Alors, c’est un roman qui parle des abeilles et qui a été écrit par une auteure norvégienne prénommée Maja. Vous voyez où je veux en venir ? Bon, merci à ceux qui connaissent leurs classiques et qui ont souri à cette blague foireuse. Maintenant, passons aux choses sérieuses.

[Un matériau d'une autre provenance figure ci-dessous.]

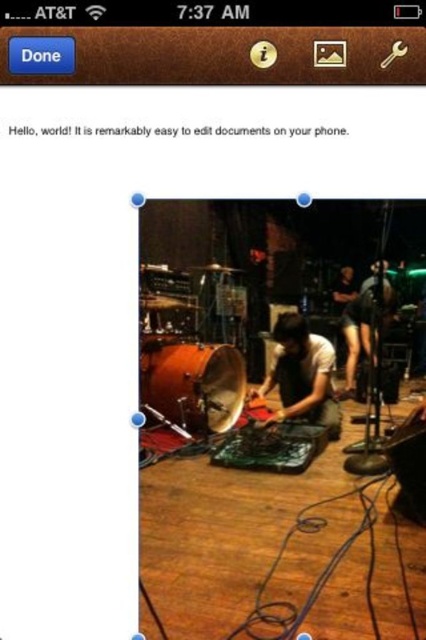
Between matte brown drum at center and dark brown leather jacket at right, which one appears on the left side from the viewer's perspective?

matte brown drum at center

This screenshot has width=426, height=640. Describe the element at coordinates (193, 384) in the screenshot. I see `matte brown drum at center` at that location.

The image size is (426, 640). I want to click on matte brown drum at center, so click(193, 384).

Is matte black shirt at center above dark brown leather jacket at right?

Actually, matte black shirt at center is below dark brown leather jacket at right.

Is point (284, 333) positioned behind point (339, 284)?

No, it is in front of (339, 284).

Is point (316, 420) positioned before point (348, 298)?

Yes, it is.

Find the location of a particular element. The height and width of the screenshot is (640, 426). matte black shirt at center is located at coordinates (302, 374).

How distant is matte black shirt at center from skinny jeans at right?

matte black shirt at center is 5.76 feet away from skinny jeans at right.

Between point (290, 348) and point (360, 300), which one is positioned behind?

The point (360, 300) is behind.

Identify the location of matte black shirt at center. This screenshot has width=426, height=640. (302, 374).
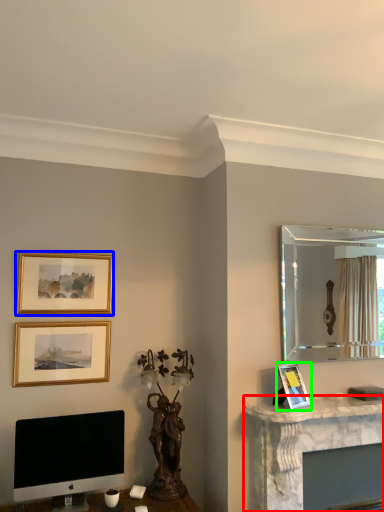
Question: Which object is the farthest from computer desk (highlighted by a red box)? Choose among these: picture frame (highlighted by a blue box) or picture frame (highlighted by a green box).

Choices:
 (A) picture frame
 (B) picture frame

Answer: (A)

Je n’avais aucune information sur ce roman avant de le lire, hormis bien sûr une idée assez floue du thème, et je l’ai donc lu de manière tout à fait neutre, sans aucune influence de quelque sorte qu’elle soit. D’abord, je trouve que la couverture est très sobre et très belle. Ce sont des abeilles, bien sûr, comme de petites sources de lumière, ce qui prend tout son sens quand on a lu le roman. L’histoire nous est racontée dans une alternance de chapitres à laquelle correspond une alternance de points de vue. C’est ainsi que nous découvrons tour à tour les trois personnages de ce roman, à commencer par Tao. C’est elle qui ouvre le bal, alors même qu’elle est la dernière en terme de chronologie. Elle vit dans le district 242 de Shirong, dans la province de Sichuan, en 2098. On découvre avec Tao un monde qui ne ressemble pas au nôtre. Le mot-clé y est le travail. L’éducation ne semble plus vraiment avoir sa place. On enseigne l’essentiel, le minimum, et ensuite on envoie les enfants dans les vergers. C’est là que Tao passe la majeure partie de ses journées, elle doit polliniser chaque fleur à l’aide d’une balayette en plumes de poule, les abeilles ayant disparu bien des années auparavant, bien avant l’Effondrement. Et puis il y a William qui vit à Maryville, dans le Hertfordshire, dans l’Angleterre du milieu du XIXe siècle. Il a un fils aîné et sept filles. C’est un homme qui semble passer complètement à côté de son existence et préfère rester alité que d’affronter sa vie. Il est en outre très maladroit dans son rôle d’époux et de père. Son spleen va cependant céder peu à peu la place à une énergie toute nouvelle, suite à la redécouverte d’un livre sur les abeilles… Il se jure alors de se consacrer à la construction d’une ruche innovante. Enfin, nous rencontrons George. Nous sommes en 2007, dans l’Ohio. George est marié et a un fils, Tom, mais ce dernier ne souhaite pas reprendre l’exploitation familiale, ce qui crée des tensions dans la famille. George doit aussi faire face à une autre source d’inquiétude – la productivité de ses ruches en perte de vitesse – avant d’être finalement confronté au « Colony Collapse Disorder », comme nombre d’autres apiculteurs avant lui…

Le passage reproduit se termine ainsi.